Object localization data
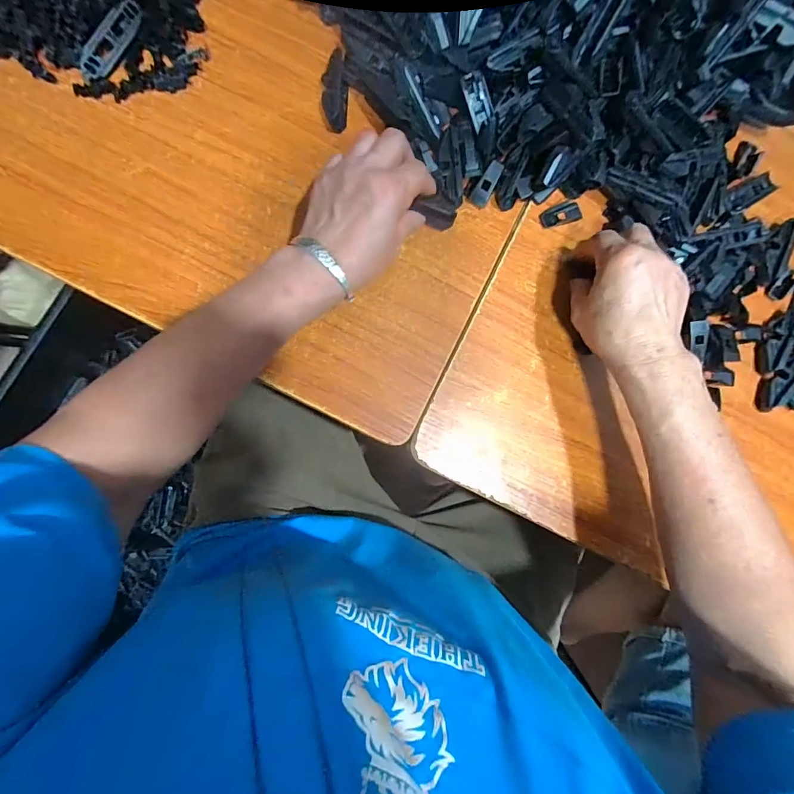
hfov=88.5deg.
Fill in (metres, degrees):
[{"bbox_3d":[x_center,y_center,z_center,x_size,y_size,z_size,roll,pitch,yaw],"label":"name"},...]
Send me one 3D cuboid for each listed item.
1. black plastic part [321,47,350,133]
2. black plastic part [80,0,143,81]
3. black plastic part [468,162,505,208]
[{"bbox_3d":[-0.059,-0.291,0.384,0.024,0.021,0.073,0,85,-6],"label":"black plastic part"},{"bbox_3d":[-0.257,-0.320,0.368,0.021,0.018,0.077,36,84,-2],"label":"black plastic part"},{"bbox_3d":[0.084,-0.200,0.383,0.016,0.007,0.041,32,111,-2],"label":"black plastic part"}]

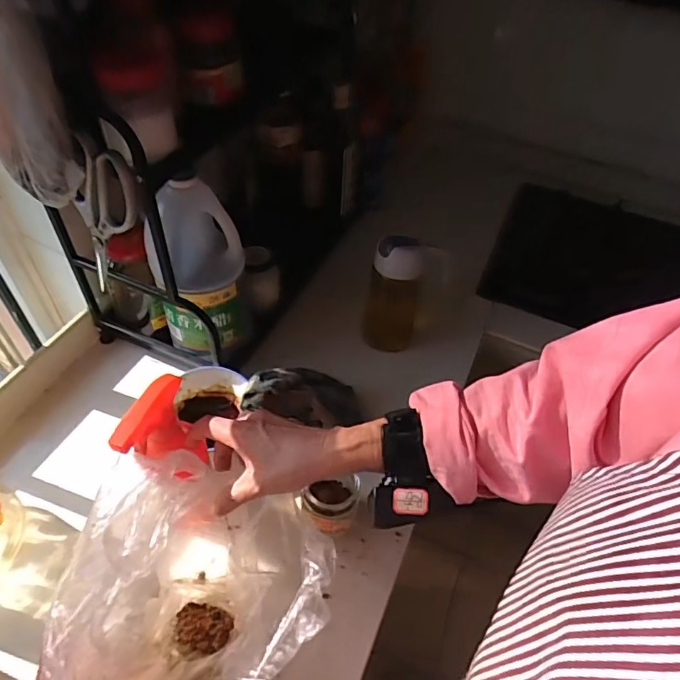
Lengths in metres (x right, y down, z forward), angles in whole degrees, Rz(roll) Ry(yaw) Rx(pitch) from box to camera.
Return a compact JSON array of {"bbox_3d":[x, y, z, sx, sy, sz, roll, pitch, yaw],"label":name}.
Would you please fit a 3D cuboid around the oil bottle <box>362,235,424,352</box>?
[{"bbox_3d":[0.080,-0.062,0.753,0.076,0.195,0.060,13,49,6],"label":"oil bottle"}]

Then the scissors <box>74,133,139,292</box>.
[{"bbox_3d":[-0.262,-0.123,0.558,0.068,0.210,0.026,28,49,-8],"label":"scissors"}]

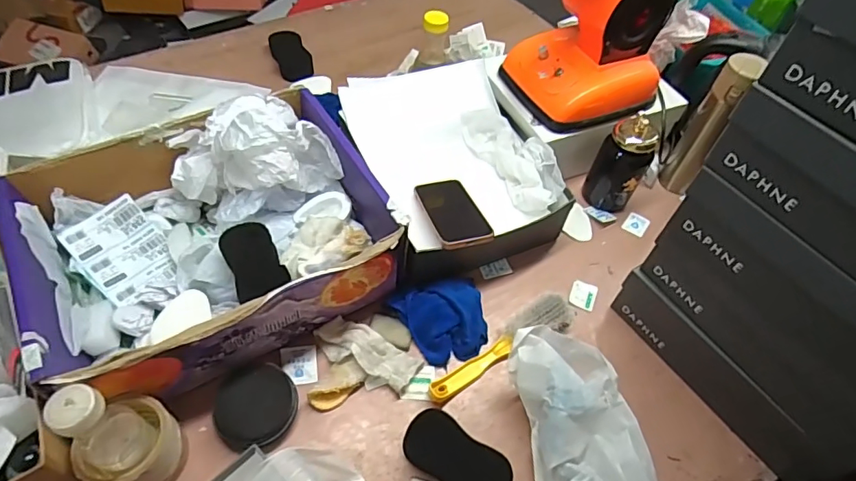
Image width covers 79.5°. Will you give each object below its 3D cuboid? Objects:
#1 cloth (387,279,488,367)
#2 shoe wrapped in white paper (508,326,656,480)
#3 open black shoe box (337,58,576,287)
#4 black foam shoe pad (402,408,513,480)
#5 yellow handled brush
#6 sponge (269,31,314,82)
[{"bbox_3d":[0.027,0.099,0.691,0.112,0.036,0.118,-27,61,-23],"label":"cloth"},{"bbox_3d":[0.180,0.237,0.569,0.127,0.091,0.272,-6,54,-10],"label":"shoe wrapped in white paper"},{"bbox_3d":[0.034,-0.113,0.796,0.258,0.124,0.332,-16,57,-17],"label":"open black shoe box"},{"bbox_3d":[0.031,0.248,0.587,0.128,0.030,0.060,34,57,18],"label":"black foam shoe pad"},{"bbox_3d":[0.101,0.136,0.670,0.233,0.030,0.052,-28,61,-24],"label":"yellow handled brush"},{"bbox_3d":[-0.273,-0.371,1.025,0.063,0.032,0.125,-19,57,-19],"label":"sponge"}]

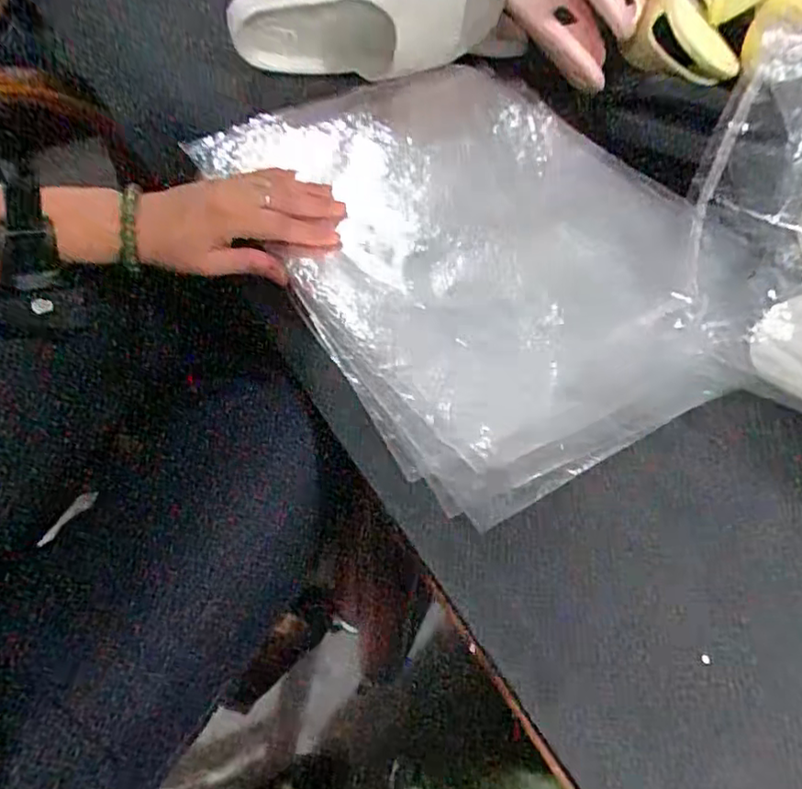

§ **PROBLEM DESCRIPTION**: Set down the data exactly as it appears, without any images.

§ **ANSWER SPACE**:
hfov=88.5deg.
Fill in (metres, degrees):
[{"bbox_3d":[x_center,y_center,z_center,x_size,y_size,z_size,roll,pitch,yaw],"label":"name"},...]
Send me one 3D cuboid for each listed item.
1. black plastic part [321,47,350,133]
2. black plastic part [80,0,143,81]
3. black plastic part [468,162,505,208]
[{"bbox_3d":[-0.059,-0.291,0.384,0.024,0.021,0.073,0,85,-6],"label":"black plastic part"},{"bbox_3d":[-0.257,-0.320,0.368,0.021,0.018,0.077,36,84,-2],"label":"black plastic part"},{"bbox_3d":[0.084,-0.200,0.383,0.016,0.007,0.041,32,111,-2],"label":"black plastic part"}]

Lengths in metres (x right, y down, z forward), angles in whole degrees, Rz(roll) Ry(yaw) Rx(pitch) from box to camera.
Return a compact JSON array of {"bbox_3d":[x, y, z, sx, sy, sz, roll, pitch, yaw],"label":name}.
Would you please fit a 3D cuboid around the oil bottle <box>362,235,424,352</box>?
[{"bbox_3d":[0.080,-0.062,0.753,0.076,0.195,0.060,13,49,6],"label":"oil bottle"}]

Then the scissors <box>74,133,139,292</box>.
[{"bbox_3d":[-0.262,-0.123,0.558,0.068,0.210,0.026,28,49,-8],"label":"scissors"}]

Image width covers 79.5°. Will you give each object below its 3D cuboid? Objects:
#1 cloth (387,279,488,367)
#2 shoe wrapped in white paper (508,326,656,480)
#3 open black shoe box (337,58,576,287)
#4 black foam shoe pad (402,408,513,480)
#5 yellow handled brush
#6 sponge (269,31,314,82)
[{"bbox_3d":[0.027,0.099,0.691,0.112,0.036,0.118,-27,61,-23],"label":"cloth"},{"bbox_3d":[0.180,0.237,0.569,0.127,0.091,0.272,-6,54,-10],"label":"shoe wrapped in white paper"},{"bbox_3d":[0.034,-0.113,0.796,0.258,0.124,0.332,-16,57,-17],"label":"open black shoe box"},{"bbox_3d":[0.031,0.248,0.587,0.128,0.030,0.060,34,57,18],"label":"black foam shoe pad"},{"bbox_3d":[0.101,0.136,0.670,0.233,0.030,0.052,-28,61,-24],"label":"yellow handled brush"},{"bbox_3d":[-0.273,-0.371,1.025,0.063,0.032,0.125,-19,57,-19],"label":"sponge"}]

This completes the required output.